Nonetheless, we might still assume that we may have a certain amount of self-determination–that is, we may be able to choose freely if we make an inner effort not to be conditioned by our emotional states and mental preconceptions. That’s, after all, what the Age of Enlightenment tried to achieve: let rationality, analytic reason, and crude facts determine dispassionately and ‘objectively’ (whatever that might mean) with the third-person empirical approach of the scientific method what the truth is, without emotional and ideological interferences. This was, and still, is the great ideal. The truth, however, is that this also is something that scientists, who are humans like everyone else, are not always able to do either.

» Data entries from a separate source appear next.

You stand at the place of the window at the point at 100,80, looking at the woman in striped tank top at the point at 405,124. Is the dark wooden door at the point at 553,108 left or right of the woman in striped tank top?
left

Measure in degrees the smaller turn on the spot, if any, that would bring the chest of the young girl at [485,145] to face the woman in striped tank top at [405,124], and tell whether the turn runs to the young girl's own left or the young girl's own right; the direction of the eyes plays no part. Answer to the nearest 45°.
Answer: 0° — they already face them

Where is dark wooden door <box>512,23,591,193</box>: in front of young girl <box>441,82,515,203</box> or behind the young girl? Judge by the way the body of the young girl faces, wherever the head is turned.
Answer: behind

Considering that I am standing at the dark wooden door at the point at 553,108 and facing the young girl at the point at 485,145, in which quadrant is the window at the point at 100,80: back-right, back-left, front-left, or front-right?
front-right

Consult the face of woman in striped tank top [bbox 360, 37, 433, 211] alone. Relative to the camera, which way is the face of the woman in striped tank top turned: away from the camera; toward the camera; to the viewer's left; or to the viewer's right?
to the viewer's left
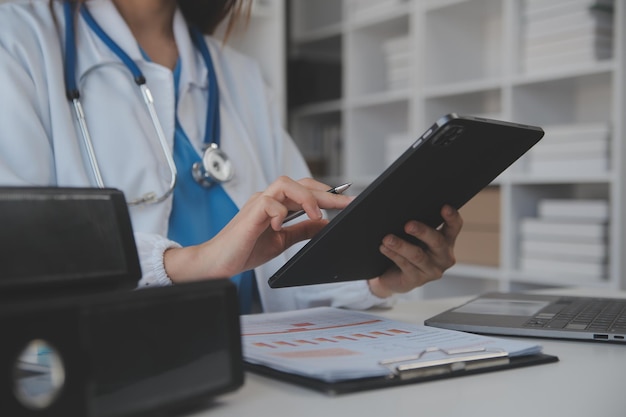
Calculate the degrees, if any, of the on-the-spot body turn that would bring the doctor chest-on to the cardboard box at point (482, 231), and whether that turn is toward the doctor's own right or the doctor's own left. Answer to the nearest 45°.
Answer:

Maybe we can become free if we learn to detach from our physicality and transform our passions from enslaving impulses to enriching feelings that delight but don’t subjugate us. This would also make more sense from an evolutionary perspective. The stone is subjected to purely mechanistic and blind material laws, the animal is only scarcely beyond it and must obey its instincts of survival, humans are, in principle, able to take control over the impulses dictated by Nature, but can do so only limitedly too. Maybe a future more evolved species will be less determined by outer physical and inner psychological forces that determine our thoughts, choices, and behaviors.
Whatever the case, the bottom line is that the question of free will can’t be answered in binary terms. There are different ‘degrees of freedom’ between the completely constrained and automatic behavior of the machine, and a completely self-determining entity. We are neither the former nor the latter.
Failing to realize this, has led philosophers of mind to the construction of philosophical castles on very shaky grounds. Let us go beyond this binary black/white thinking, by looking inside of us, going beyond an anthropocentric worldview, and honestly admitting what we are: semi-animal forms of life, still, and quite strongly driven by the outer and inner forces of Nature.